- Task instructions -
Please copy out every line of the records below, keeping each character unchanged.

Records supplied below:

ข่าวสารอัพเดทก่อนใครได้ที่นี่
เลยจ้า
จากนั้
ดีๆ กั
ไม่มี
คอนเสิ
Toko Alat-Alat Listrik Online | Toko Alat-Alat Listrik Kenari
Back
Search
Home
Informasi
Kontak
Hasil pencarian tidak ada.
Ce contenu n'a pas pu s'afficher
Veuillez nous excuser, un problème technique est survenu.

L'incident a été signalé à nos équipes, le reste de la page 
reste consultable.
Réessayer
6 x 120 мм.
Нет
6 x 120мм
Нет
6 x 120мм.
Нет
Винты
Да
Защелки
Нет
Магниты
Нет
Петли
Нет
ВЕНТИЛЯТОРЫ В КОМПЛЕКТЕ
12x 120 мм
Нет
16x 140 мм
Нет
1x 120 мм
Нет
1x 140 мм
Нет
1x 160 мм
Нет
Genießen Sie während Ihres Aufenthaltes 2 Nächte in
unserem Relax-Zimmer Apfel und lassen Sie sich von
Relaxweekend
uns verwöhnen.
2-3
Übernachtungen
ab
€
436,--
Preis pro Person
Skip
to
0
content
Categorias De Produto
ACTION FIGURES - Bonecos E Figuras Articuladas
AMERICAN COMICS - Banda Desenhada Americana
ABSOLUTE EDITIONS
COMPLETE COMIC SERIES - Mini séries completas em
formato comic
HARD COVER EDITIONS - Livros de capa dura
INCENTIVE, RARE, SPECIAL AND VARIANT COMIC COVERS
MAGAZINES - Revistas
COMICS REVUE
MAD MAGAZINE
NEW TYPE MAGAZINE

End of Records supplied.

- Result -
ข่าวสารอัพเดทก่อนใครได้ที่นี่
เลยจ้า
จากนั้
ดีๆ กั
ไม่มี
คอนเสิ
Toko Alat-Alat Listrik Online | Toko Alat-Alat Listrik Kenari
Back
Search
Home
Informasi
Kontak
Hasil pencarian tidak ada.
Ce contenu n'a pas pu s'afficher
Veuillez nous excuser, un problème technique est survenu.

L'incident a été signalé à nos équipes, le reste de la page 
reste consultable.
Réessayer
6 x 120 мм.
Нет
6 x 120мм
Нет
6 x 120мм.
Нет
Винты
Да
Защелки
Нет
Магниты
Нет
Петли
Нет
ВЕНТИЛЯТОРЫ В КОМПЛЕКТЕ
12x 120 мм
Нет
16x 140 мм
Нет
1x 120 мм
Нет
1x 140 мм
Нет
1x 160 мм
Нет
Genießen Sie während Ihres Aufenthaltes 2 Nächte in
unserem Relax-Zimmer Apfel und lassen Sie sich von
Relaxweekend
uns verwöhnen.
2-3
Übernachtungen
ab
€
436,--
Preis pro Person
Skip
to
0
content
Categorias De Produto
ACTION FIGURES - Bonecos E Figuras Articuladas
AMERICAN COMICS - Banda Desenhada Americana
ABSOLUTE EDITIONS
COMPLETE COMIC SERIES - Mini séries completas em
formato comic
HARD COVER EDITIONS - Livros de capa dura
INCENTIVE, RARE, SPECIAL AND VARIANT COMIC COVERS
MAGAZINES - Revistas
COMICS REVUE
MAD MAGAZINE
NEW TYPE MAGAZINE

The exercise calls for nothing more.